• _Bloque de texto_
##############################
15/4/07

Crónicas desde El Espejo

Ese fue el nombre que le dió el califa cordobés, Abderramán III, al fundarla hace más de un milenio, allá por el año 995: Al-mariyya, Espejo del Mar. Nació para vigía, para cuidar la costa. Cuando el califato cordobés se desintegró allá por el 1009, la ciudadela se independizó, convirtiéndose en uno de los reinos de Taifas más prósperos hasta que, en 1147, las tropas cristianas del rey Alfonso la tomaron. Los almohades la reconquistaron una década más tarde, pero finalmente, en 1489, los Reyes Católicos se hicieron con ella.

No conozco Almería. No he tenido tiempo suficiente. Supongo que cualquier almeriense de raíces ancestrales podría contarles cosas acerca de esta tierra, mucho mejor que yo. Pero lo que yo les propongo es otra cosa: Les propongo que me acompañen en mi viaje de descubrimiento. Pie a tierra, un paso tras otro.

La casa donde voy a vivir está próxima a la muralla de la Alcazaba, la mayor fortaleza construida en España por los árabes. La comenzó Abderramán, la amplió Almanzor (o Al-Mansur) y la terminó Hairán. Tiene casi kilómetro y medio de perímetro amurallado y consta de tres recintos, dos de ellos levantados en época musulmana, y un tercero en 1522 por el emperador Carlos I. Su interior podía albergar un ejército de considerables dimensiones. Unos 20.000 hombres. Por desgracia las guerras y los terremotos que se dan en la zona arruinaron los palacios y las mezquitas interiores.
##############################
• _Datos registrados_

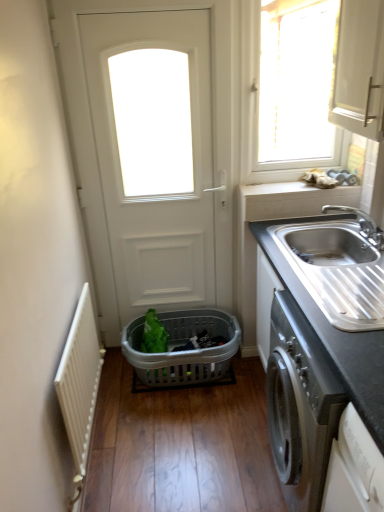
Locate an element on the screen. free spot in front of gray plastic basket at center is located at coordinates (180, 438).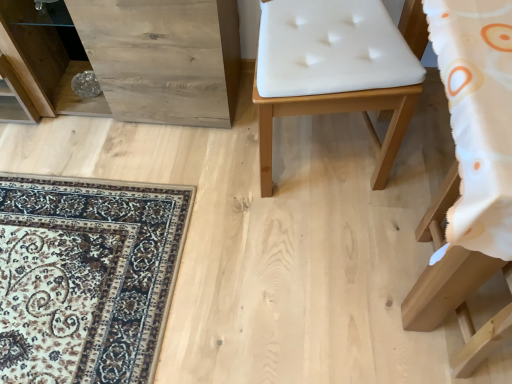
##############################
• _Requisitos del problema_
Cita textualmente, por favor, el fragmento del texto sobre Almería que va desde "La casa donde" hasta "las mezquitas interiores.".

• _Salida a continuación_
La casa donde voy a vivir está próxima a la muralla de la Alcazaba, la mayor fortaleza construida en España por los árabes. La comenzó Abderramán, la amplió Almanzor (o Al-Mansur) y la terminó Hairán. Tiene casi kilómetro y medio de perímetro amurallado y consta de tres recintos, dos de ellos levantados en época musulmana, y un tercero en 1522 por el emperador Carlos I. Su interior podía albergar un ejército de considerables dimensiones. Unos 20.000 hombres. Por desgracia las guerras y los terremotos que se dan en la zona arruinaron los palacios y las mezquitas interiores.